### Task to complete
State how many lines of the entries hold the string "gleby". Reply with the number alone.

### Data for analysis
- - -

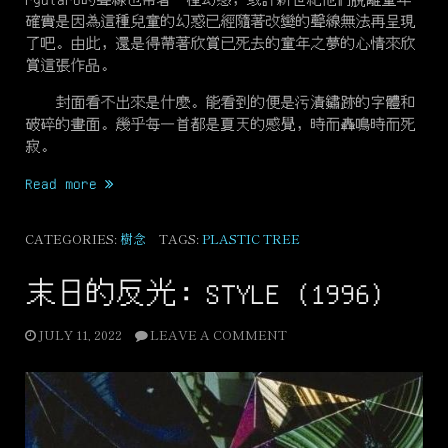
確實是因為這種兒童的幻惑已經隨著改變的聲線無法再呈現
了吧。由此，還是得帶著欣賞已死去的童年之夢的心情來欣
賞這張作品。
封面看不出來是什麼。能看到的便是污漬鏽跡的字體和
破碎的畫面。幾乎每一首都是夏天的感覺，時而轟鳴時而死
寂。
“真
Read more
夏
馬
CATEGORIES:
樹念
TAGS:
PLASTIC TREE
戲
團：
末日的反光：STYLE (1996)
Puppet
Show
JULY 11, 2022
LEAVE A COMMENT
(1998)”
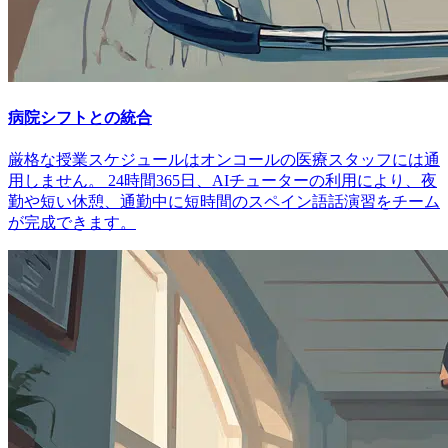
病院シフトとの統合
厳格な授業スケジュールはオンコールの医療スタッフには通
用しません。 24時間365日、AIチューターの利用により、夜
勤や短い休憩、通勤中に短時間のスペイン語話演習をチーム
が完成できます。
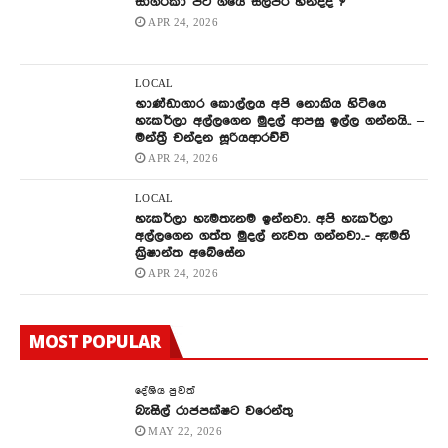
සාගරිකා පිට ගියේ සිල්පර හින්දද ?
APR 24, 2026
LOCAL
භාණ්ඩාගාර කොල්ලය අපි නොකිය හිටියෙ
හැකර්ලා අල්ලගෙන මුදල් ආපසු ඉල්ල ගන්නයි.. –
මන්ත්‍රී චන්දන සූරියආරච්චි
APR 24, 2026
LOCAL
හැකර්ලා හැමතැනම ඉන්නවා. අපි හැකර්ලා
අල්ලගෙන ගත්ත මුදල් නැවත ගන්නවා..- ඇමති
ක්‍රිෂාන්ත අබේසේන
APR 24, 2026
MOST POPULAR
දේශිය පුවත්
බැසිල් රාජපක්ෂට වරෙන්තු
MAY 22, 2026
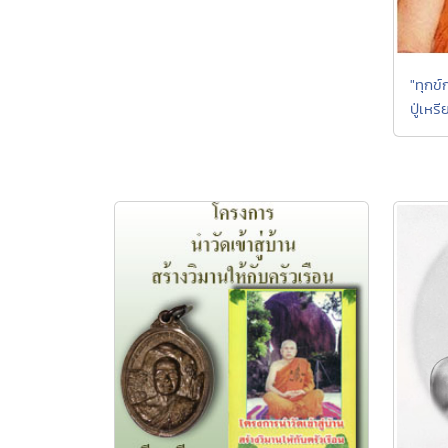
"ทุกข
ปู่เห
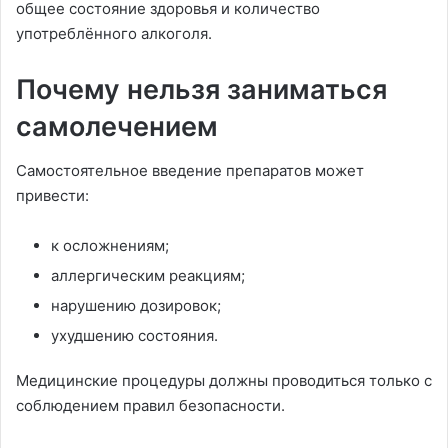
общее состояние здоровья и количество
употреблённого алкоголя.
Почему нельзя заниматься
самолечением
Самостоятельное введение препаратов может
привести:
к осложнениям;
аллергическим реакциям;
нарушению дозировок;
ухудшению состояния.
Медицинские процедуры должны проводиться только с
соблюдением правил безопасности.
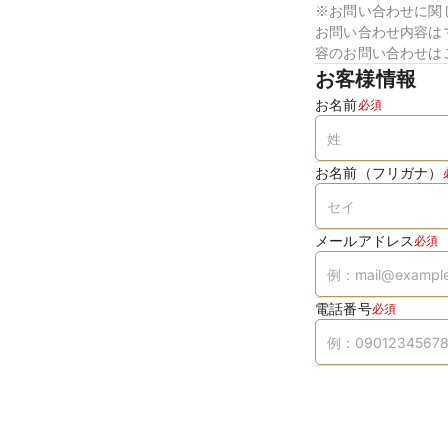
※お問い合わせに関
お問い合わせ内容は
容のお問い合わせは
お客様情報
お名前
必須
お名前（フリガナ）
メールアドレス
必須
電話番号
必須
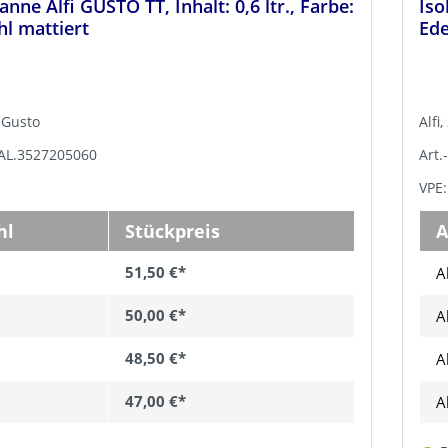
anne Alfi GUSTO TT, Inhalt: 0,6 ltr., Farbe:
Iso
hl mattiert
Ede
e Gusto
Alfi
TAL.3527205060
Art.
VPE:
hl
Stückpreis
A
51,50 €*
A
50,00 €*
A
48,50 €*
A
47,00 €*
A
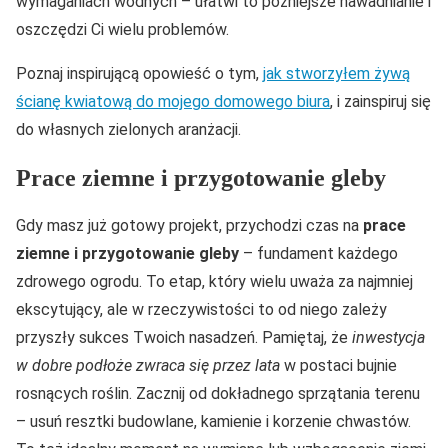
wymaganiach wodnych – ułatwi to późniejsze nawadnianie i
oszczędzi Ci wielu problemów.
Poznaj inspirującą opowieść o tym,
jak stworzyłem żywą
ścianę kwiatową do mojego domowego biura
, i zainspiruj się
do własnych zielonych aranżacji.
Prace ziemne i przygotowanie gleby
Gdy masz już gotowy projekt, przychodzi czas na
prace
ziemne i przygotowanie gleby
– fundament każdego
zdrowego ogrodu. To etap, który wielu uważa za najmniej
ekscytujący, ale w rzeczywistości to od niego zależy
przyszły sukces Twoich nasadzeń. Pamiętaj, że
inwestycja
w dobre podłoże zwraca się przez lata
w postaci bujnie
rosnących roślin. Zacznij od dokładnego sprzątania terenu
– usuń resztki budowlane, kamienie i korzenie chwastów.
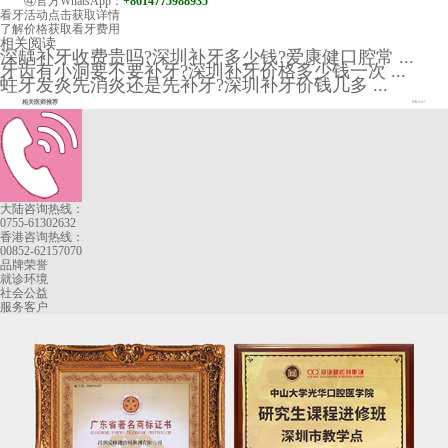
④官方WhatsApp：
+8614775988935
看牙活动
点击获取详情
了解价格
获取看牙费用
相关阅读
深龋补牙收费贵吗?深圳补牙多少钱?爱康健口腔常 ...
牙齿有小洞要不要补牙?深圳补牙价格多少钱一次 ...
蛀牙发炎先消炎还是先补牙?深圳补牙价钱几多 ...
相关医师推荐
More+
大陆咨询热线：
0755-61302632
香港咨询热线：
00852-62157070
品牌荣誉
就诊环境
社会公益
服务客户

- - -

### Exercise answer
2